GOAL OF THE EXERCISE ▸ With all images omitted, write out the records word for word.

TASK INPUT ▸
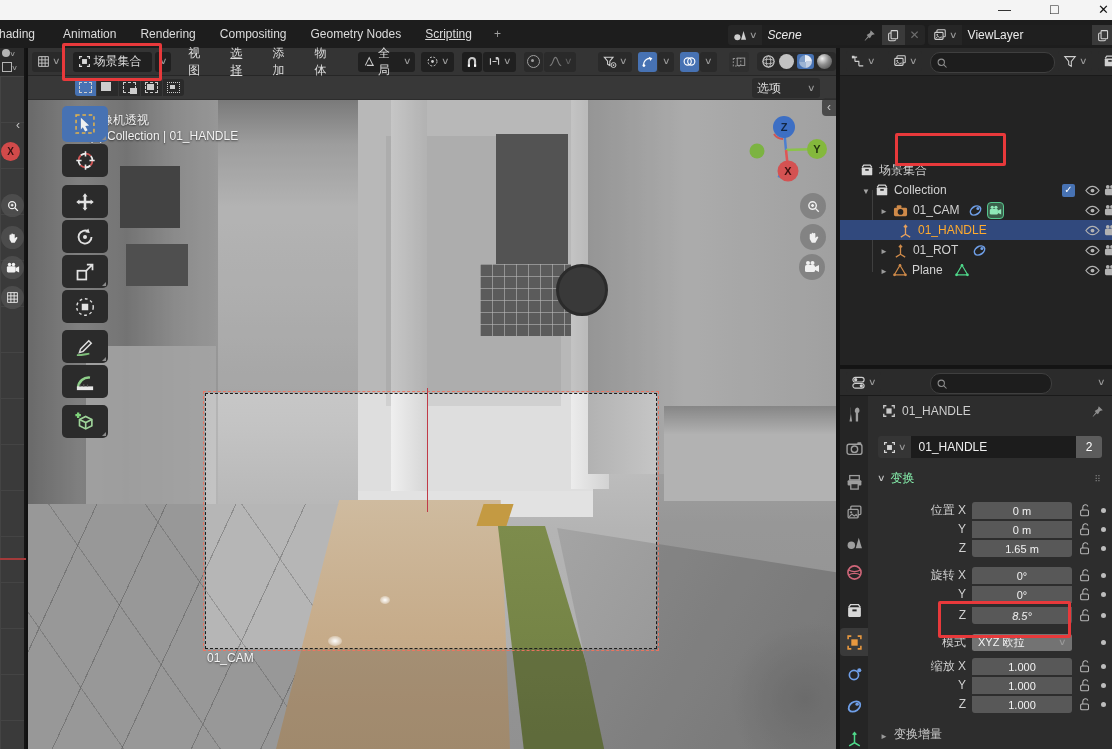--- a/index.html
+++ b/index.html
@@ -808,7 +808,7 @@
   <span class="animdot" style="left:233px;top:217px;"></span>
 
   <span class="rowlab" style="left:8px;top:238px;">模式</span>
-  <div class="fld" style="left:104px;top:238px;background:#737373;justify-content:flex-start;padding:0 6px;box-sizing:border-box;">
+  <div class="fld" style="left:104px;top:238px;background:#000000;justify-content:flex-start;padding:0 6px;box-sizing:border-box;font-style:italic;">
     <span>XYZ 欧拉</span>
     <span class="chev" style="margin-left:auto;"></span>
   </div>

SOLUTION TO THE PROBLEM ▸
--- a/index.html
+++ b/index.html
@@ -808,7 +808,7 @@
   <span class="animdot" style="left:233px;top:217px;"></span>
 
   <span class="rowlab" style="left:8px;top:238px;">模式</span>
-  <div class="fld" style="left:104px;top:238px;background:#737373;justify-content:flex-start;padding:0 6px;box-sizing:border-box;">
+  <div class="fld" style="left:104px;top:238px;background:#000000;justify-content:flex-start;padding:0 6px;box-sizing:border-box;font-style:italic;">
     <span>XYZ 欧拉</span>
     <span class="chev" style="margin-left:auto;"></span>
   </div>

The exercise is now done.